Your goal: Write out the data below word for word, leaving out the pictures.

Records:

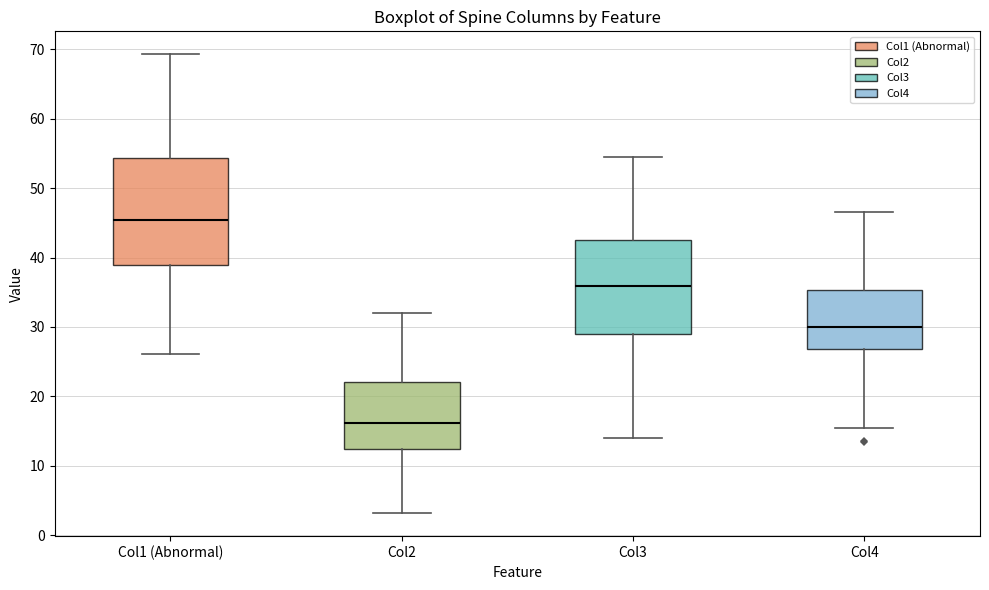

Reading left to right, read every box against the y-axis: the position of its median line, the range the box covers, and the ends of its whiskers. The values are not printed on the chart, so give them approximately, as read against the axis.

Col1 (Abnormal): median 45, box 39 to 54, whiskers 26 to 69
Col2: median 16, box 12 to 22, whiskers 3 to 32
Col3: median 36, box 29 to 43, whiskers 14 to 55
Col4: median 30, box 27 to 35, whiskers 15 to 47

Exercise output:
Reading left to right, read every box against the y-axis: the position of its median line, the range the box covers, and the ends of its whiskers. The values are not printed on the chart, so give them approximately, as read against the axis.

Col1 (Abnormal): median 45, box 39 to 54, whiskers 26 to 69
Col2: median 16, box 12 to 22, whiskers 3 to 32
Col3: median 36, box 29 to 43, whiskers 14 to 55
Col4: median 30, box 27 to 35, whiskers 15 to 47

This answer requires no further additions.